8. The infrared thermal imaging temperature field reconstruction system based on spectral analysis according to claim 1, characterized in that, The process of constructing a multi-field coupled adaptive correction tensor through dynamic graph correction includes: Calculate the emissivity correction coefficient based on the emissivity distribution data of the target surface; Calculate the atmospheric radiation correction coefficient based on atmospheric temperature and humidity data; Calculate the radiance value corresponding to the dark current noise based on the detector's dark current noise data; The emissivity correction coefficient, atmospheric radiation correction coefficient, and dark current noise radiance value are arranged according to spatial dimensions to construct a 3×N-dimensional multi-field coupled adaptive correction tensor, where N is the number of thermometric sub-regions.

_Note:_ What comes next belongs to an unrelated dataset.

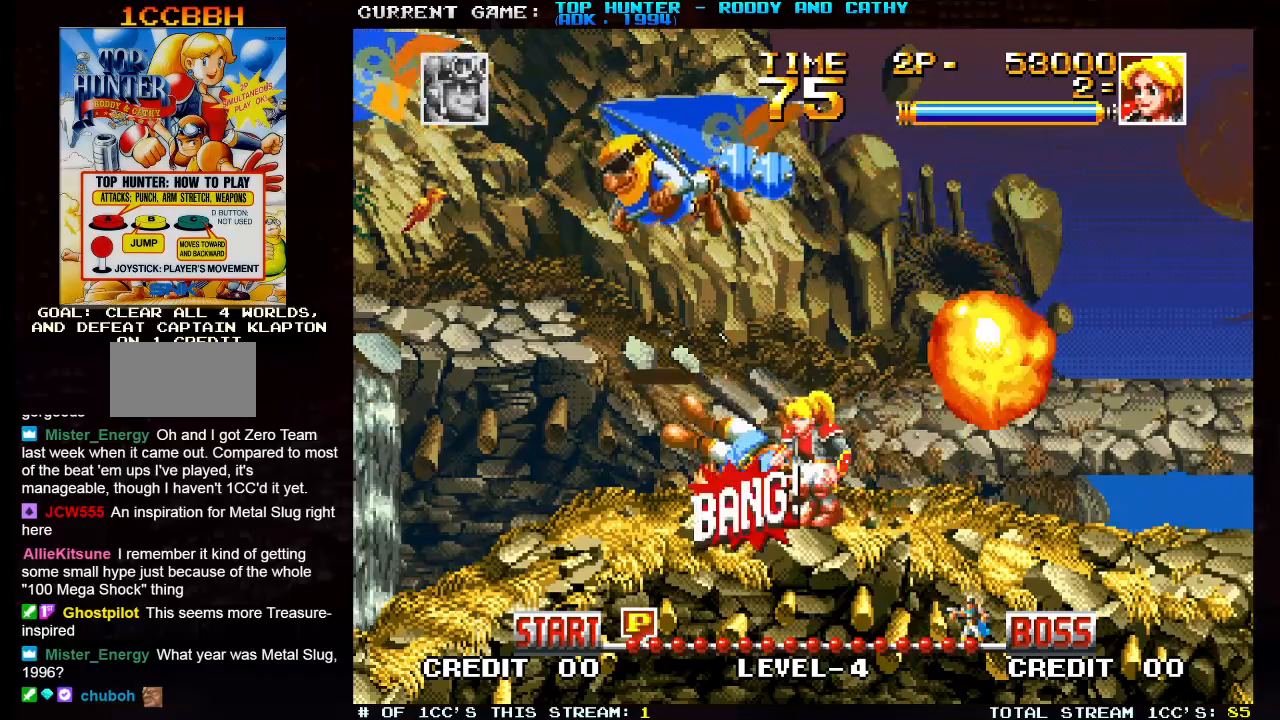
Gameplay with a controller (arcade stick); each line is a JSON object with the inputs held at the frame after it. "events" lists button and stick changes between this image and that frame as [ms after this image, input, new state], when the widget could be followed in between. Not read: L3 R3.
{"buttons": [], "left_stick": "left", "events": [[383, "left_stick", "center"], [433, "left_stick", "left"]]}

9. The infrared thermal imaging temperature field reconstruction system based on spectral analysis according to claim 8, characterized in that, The dynamic map correction process for pixel-by-pixel correction of the initial three-dimensional temperature field feature map includes: The temperature values of the initial three-dimensional temperature field feature map are converted into radiance values, and then pixel-wise operations are performed with the multi-field coupled adaptive correction tensor to obtain the corrected radiance values. The corrected radiance values are converted into temperature values using the Planck inverse function, resulting in the corrected temperature reference surface. The width of the temperature confidence interval is dynamically adjusted based on the noise level of each sub-region; A correction coefficient thermodynamic layer is overlaid on the three-dimensional temperature field feature map to show the degree of correction in each region; The multi-field coupled adaptive correction tensor is updated once every preset time interval. When a sudden change in ambient temperature or humidity is detected, the correction tensor update is triggered.
10. The infrared thermal imaging temperature field reconstruction system based on spectral analysis according to claim 1, characterized in that, The process by which the reconstruction and positioning module completes temperature field reconstruction and abnormal hot zone location includes: Real-time infrared thermal image frame data is converted into grayscale temperature maps and mapped to the spatial coordinate system of dynamic temperature field feature map; Calculate the deviation between the actual mean temperature and the theoretical reference temperature value for each temperature measurement sub-region; The spatial structural similarity between the feature maps of the real-time temperature field and the dynamic temperature field is calculated using the structural similarity index. When the average temperature deviation exceeds a preset threshold or the structural similarity is lower than a preset threshold, the sub-region is marked as an abnormal hot zone and an alarm message is output.